Encore fallait-il trouver un moyen de faire parvenir les eaux usées des populations de la côte au cœur du désert. Pour remédier à ce problème les scientifiques ont mis en place un système d’irrigation particulier.
Un plan de Jojoba
L’irrigation, la clé du boisement de la forêt de Sérapium
Le succès du projet écologique est en grande partie dû à la proximité de la ville d’Ismaïlia proche du désert, et dont les eaux usées des populations ont servi à l’alimentation des pousses d’arbres.
Captée dans le bassin de drainage des eaux usées, cette eau est traitée en surface, puisque essentiellement dépourvue des déchets, de la saleté et des résidus organiques. Une fois ceci fait, ce sont d’énormes tuyaux d’approvisionnement qui l’acheminent vers le cœur de la forêt naissante, puis des gaines de taille plus contenue se dispersent le long des layons et rangées d’arbustes pour alimenter les plants.
Peu d’informations ont filtré sur la composition réelle de cette eau magique, mais les scientifiques ont noté un fait impressionnant, lorsqu’en Europe les mêmes plants nécessitent 30 ans voire plus pour atteindre leur taille adulte, grâce à l’eau usée d’Ismaïlia, les arbres de la forêt de Sérapium n’en ont mis que 15.

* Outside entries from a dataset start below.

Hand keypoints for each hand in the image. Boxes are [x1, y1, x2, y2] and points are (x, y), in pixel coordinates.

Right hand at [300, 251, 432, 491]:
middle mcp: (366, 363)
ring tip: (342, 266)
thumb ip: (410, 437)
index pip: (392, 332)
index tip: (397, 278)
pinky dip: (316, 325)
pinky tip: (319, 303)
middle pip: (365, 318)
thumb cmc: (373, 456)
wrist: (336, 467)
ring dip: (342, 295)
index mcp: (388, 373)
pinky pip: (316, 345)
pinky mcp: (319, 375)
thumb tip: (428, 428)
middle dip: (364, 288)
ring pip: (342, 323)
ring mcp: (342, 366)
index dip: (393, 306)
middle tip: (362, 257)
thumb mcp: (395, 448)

Des perspectives écologiques et économiques
Il ne faut cependant pas se leurrer, puisque si l’Egypte a bien accepté de financer en partie ce vaste projet de boisement désertique, le pays lorgne également sur les apports futurs que la maîtrise du procédé peut rapporter à son économie. On parle là de l’exploitation forestière, qui serait à même de rapporter une manne non négligeable au pays, quand on tient compte du fait que plus de 800 000 km² de son territoire désertique sont potentiellement transformables en forêts.
Hélas, pour l’instant ce doux rêve ne peut être concrétisé, le pays manquant de ressources pour créer un réseau plus vaste de canalisations et de stations de pompage d’eaux usées des villes vers les différents déserts en chantier. On parle là du transport de 7 milliards de mètres cubes d’eaux usées.